Outro ponto de resistência dos moradores refere-se ao desrespeito às normas internas pelos locatários, que violam a regra de silêncio, uso da piscina e da academia, etc.
Proibições impostas
Diante dos problemas enfrentados pelos condomínios, vários deles iniciaram um “contra ataque” aos aplicativos de locação, enquanto não há uma lei específica sobre este serviço. Alguns acabaram por proibir este tipo de aluguel através da alteração da Convenção do Condomínio. Outros sustentam que não se faz necessária a proibição aos aplicativos, bastando que conste na convenção que o condomínio tem finalidade residencial e que o aluguel de curta duração pode ser entendido como serviço de hotelaria.
Batista afirma que o judiciário tem se manifestado de forma diversa. Recentemente o Tribunal de Justiça do Rio de Janeiro proibiu a locação de um apartamento em Ipanema pelo período menor que 30 dias e para mais de seis pessoas por vez, impedindo que o imóvel seja locado pelo aplicativo Airbnb. A decisão impõe ainda multa diária de R$ 2 mil em caso de descumprimento.

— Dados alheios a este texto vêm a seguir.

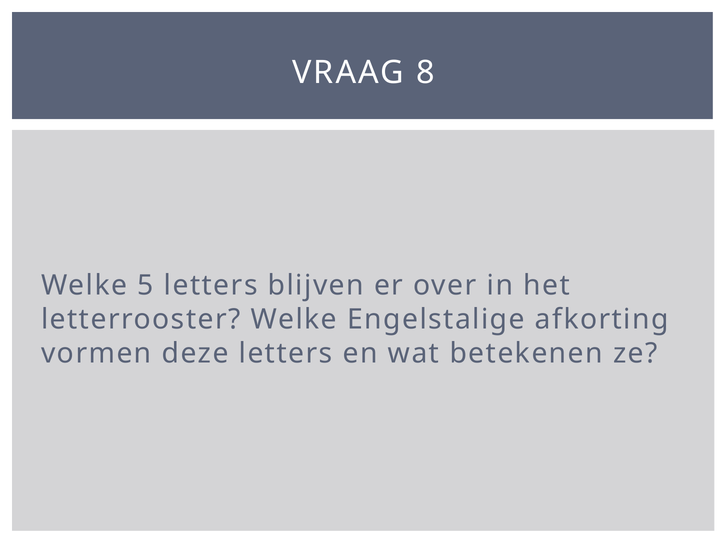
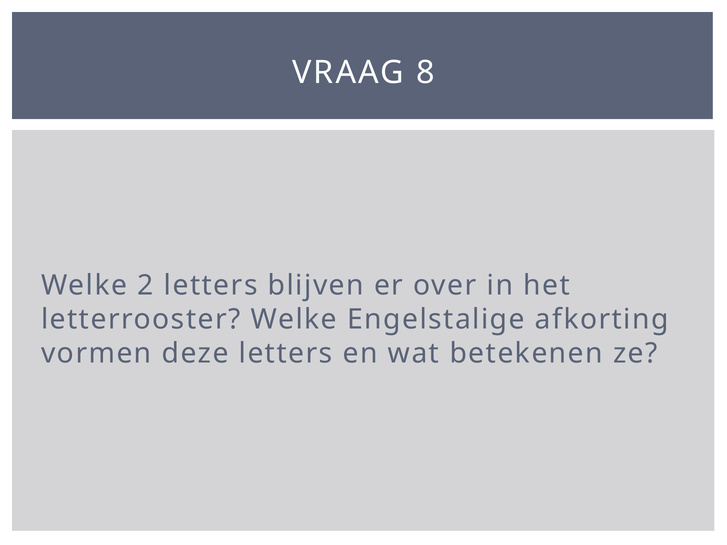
5: 5 -> 2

Já o Tribunal de Justiça de São Paulo proferiu decisão em sentido contrário ao declarar que a ocupação do imóvel por pessoas distintas, em espaços curtos de tempo, via Airbnb, não descaracteriza a destinação residencial, não podendo ser vedada pelo condomínio. “A questão é recente e não houve tempo para que fosse pacificada no Judiciário”, salienta.

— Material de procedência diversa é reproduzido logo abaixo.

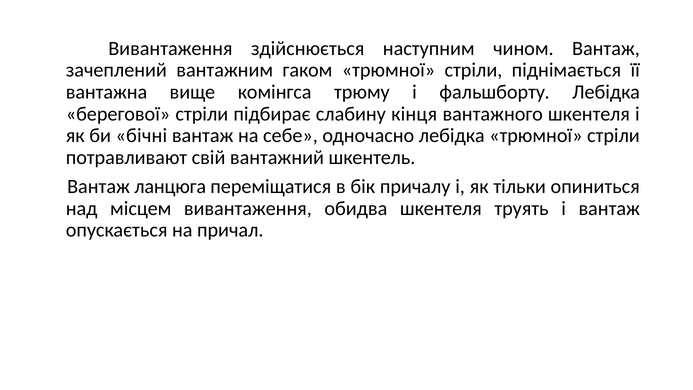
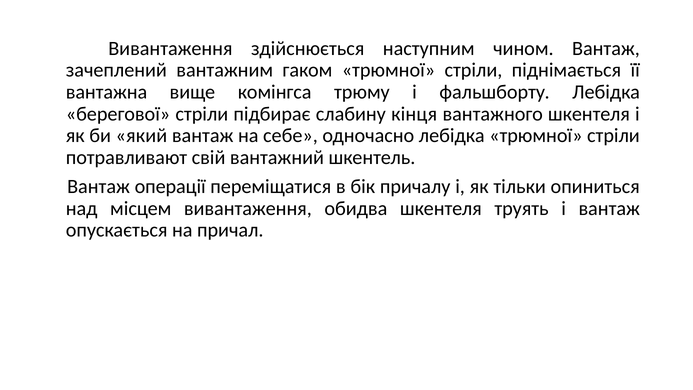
бічні: бічні -> який
ланцюга: ланцюга -> операції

Legislação vigente e tendências para o futuro
Na opinião de Batista, a não ser que haja alterações na legislação vigente, o futuro das restrições impostas pelos condomínios às locações por aplicativos está comprometido. “O tipo de aluguel contratado pelas plataformas digitais pode ser enquadrado na chamada locação por temporada, prevista na Lei de Locações. Segundo o advogado, o art. 48 da lei diz que a locação por temporada é “destinada à residência temporária do locatário, para prática de lazer, realização de cursos, tratamento de saúde (…) e que não pode ser contratada por prazo superior a 90 dias”. O texto ainda especifica que o imóvel pode ser locado estando mobiliado ou não.
“Não parece haver argumento para a proibição da locação por aplicativo pelos condomínios. Há que se considerar que as plataformas digitais não criaram uma nova forma de contrato locatício, mas somente disponibilizaram meio mais prático e eficaz de intermediação entre os interessados e os locatários, o que reavivou o aluguel por temporada, anteriormente mais comum somente em cidades turísticas e litorâneas”, destaca.

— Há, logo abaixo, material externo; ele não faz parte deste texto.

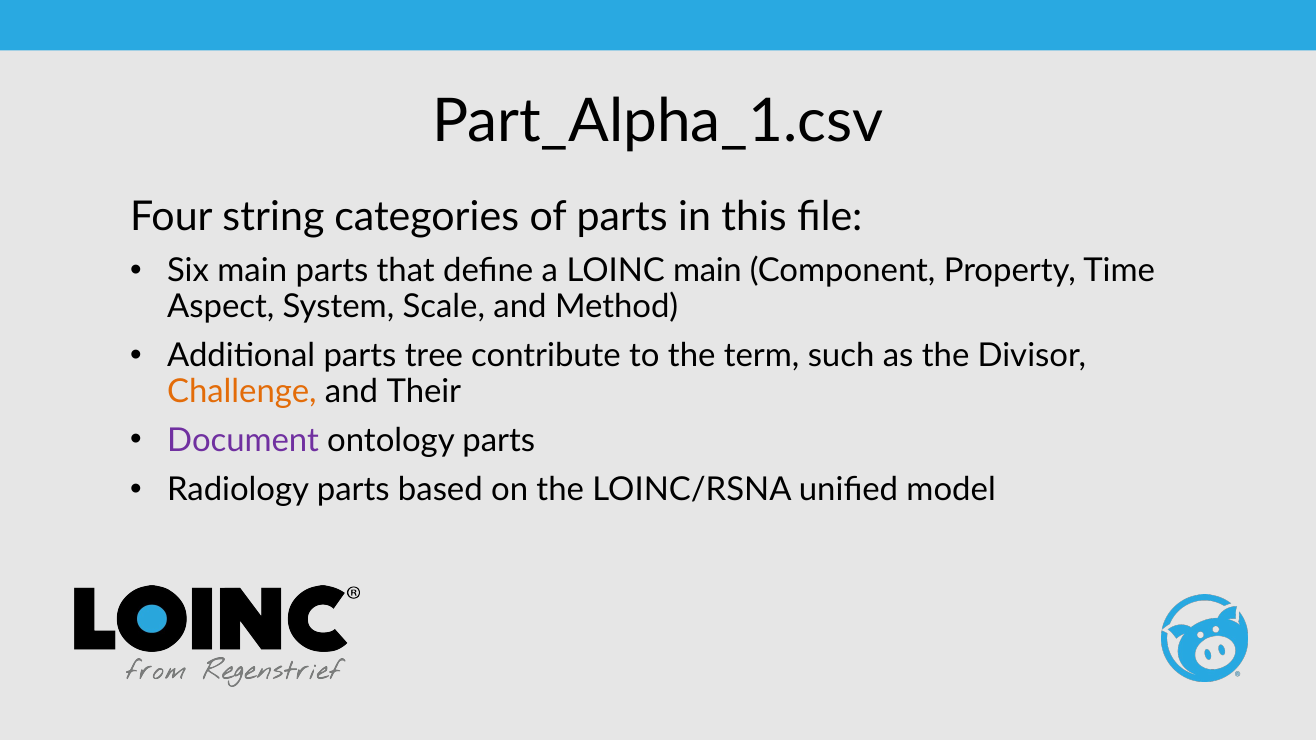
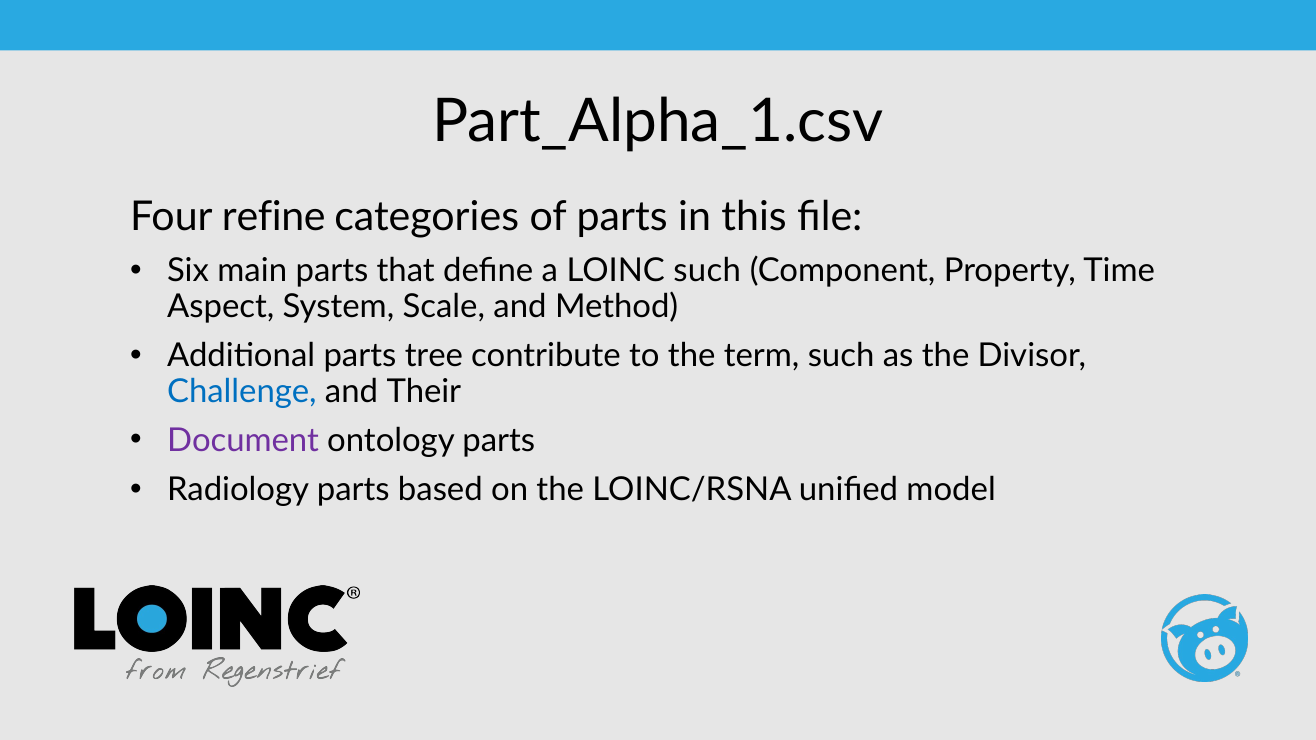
string: string -> refine
LOINC main: main -> such
Challenge colour: orange -> blue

Batista reforça que os condomínios voltam suas energias ao legislativo na busca por essa regulamentação. Ele cita a cidade de Caldas Novas (GO), que criou a Lei Complementar 99/2017 que em seu art. 9º determina que o dono do imóvel deve informar ao fisco municipal o recolhimento da taxa anual de funcionamento e do ISSQN (Imposto Sobre Serviço de Qualquer Natureza), o que acaba tornando a contratação menos atrativa e diminui, de forma indireta, o problema dos condomínios.
Âmbito federal
Já no âmbito federal, o advogado informa que o Senado está processando o Projeto de Lei 7.485/15 para alterar a Lei de Locação, atualizando o regime de locação por temporada, incluindo nesta modalidade os imóveis ofertados em plataformas on-line (sites, aplicativos etc.). A Câmara dos Deputados, por sua vez, discute na Comissão de Turismo a melhor forma de regulamentação.
“A questão é polêmica e parece difícil que haja uma breve solução. O fato é que, assim como o Uber, o modelo de negócio do Airbnb já mudou para sempre este mercado”, conclui Batista.